In Syria, cluster munitions were extensively used between 2012 and 2020 in 13 out of 14 provinces. Although usage decreased in 2021, new reports of cluster munition deployment emerged in November 2022 within internally displaced persons' camps in Syria, following attacks by government forces targeting these camps. In Ukraine, widespread cluster munition attacks were reported in 2022 and the first half of 2023 following the Russian invasion, leading to extensive contamination.

White Helmets's Response to Cluster Munition Attacks:

Cluster munitions pose a grave threat to the lives of civilians in northwest Syria due to the impossibility of confining the areas contaminated by these munitions and their continued use by government forces and Russia in their attacks on civilian populations.

During the past year in 2022, our teams responded to five internationally prohibited cluster munition attacks. Among them was an attack involving a ground-to-ground missile loaded with cluster munitions, targeting the Kafr Jalis camps in western Idlib. This attack resulted in the deaths of nine civilians and left around 70 others injured. Similarly, another attack occurred on the Khirbat al-Natour olive farms, leading to injuries of two farmers who were in the process of harvesting olives. Additionally, cluster munition attacks targeted the outskirts of the town of Bsanqul in southern Idlib and the farms of the Al-Ghafar village in western Idlib. Furthermore, a Russian airstrike employing incendiary cluster munitions targeted the western outskirts of Idlib city.

In 2021, The White Helmets responded to three cluster munition attacks carried out by government forces and Russia, all involving missiles containing cluster munitions. One of these attacks targeted a fuel market, while the other two struck makeshift fuel refining stations in the eastern Aleppo countryside.

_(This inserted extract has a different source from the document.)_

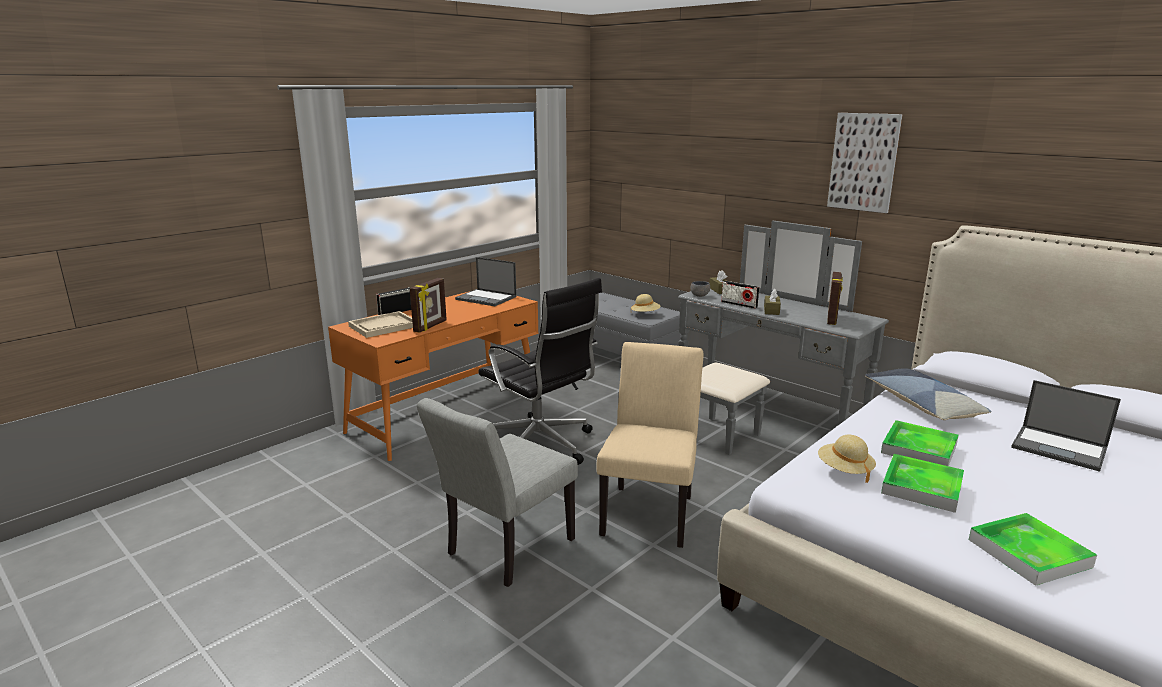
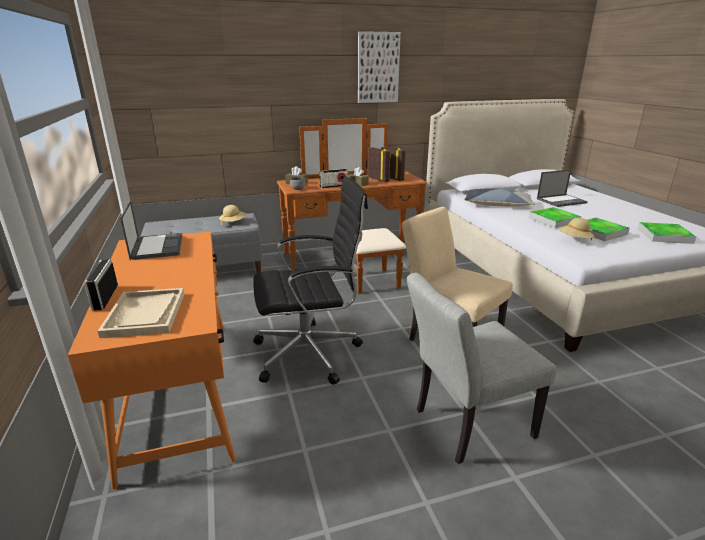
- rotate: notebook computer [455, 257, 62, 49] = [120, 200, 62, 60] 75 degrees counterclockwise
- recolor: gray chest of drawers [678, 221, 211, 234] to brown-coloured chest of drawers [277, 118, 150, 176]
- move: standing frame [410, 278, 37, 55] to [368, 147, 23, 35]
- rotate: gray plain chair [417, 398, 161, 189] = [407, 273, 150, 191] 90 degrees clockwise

In 2020, The White Helmets responded to 20 cluster munition attacks in northwest Syria. Two of these attacks targeted schools, one targeted a popular market, 11 targeted civilian residences, and the rest targeted roads and agricultural areas.

Cluster munitions lack specific targets, dispersing indiscriminately over broad areas. According to the United Nations, approximately 40% of these munitions fail to explode upon impact, leading to devastating consequences for individuals who come into contact with them later. White Helmets teams have documented the use of over 11 types of cluster munitions, all of which are of Russian origin, by both the Assad regime and Russia.

The Lethal Legacy of War Remnants

With the ongoing war and deliberate use of cluster bombs and other munitions by government forces and Russia, Syrians face a long-term threat to the lives of future generations, particularly children who may remain unaware of the nature, varieties, and hazards posed by these munitions.

In the past year, The White Helmets documented 32 explosions caused by war remnants in northwest Syria. These incidents led to the tragic loss of 29 lives, including 13 children, and left 31 others injured, including 22 children and one woman.

Throughout 2022, White Helmets unexploded ordnance clearance teams conducted more than 1300 non-technical survey operations across over 430 munition-contaminated areas. They successfully removed 990 various types of ordnance, including 430 cluster bombs, through 890 removal operations. Moreover, these teams conducted awareness sessions on the dangers of landmines and war remnants, benefiting 50,000 civilians, including children and farmers.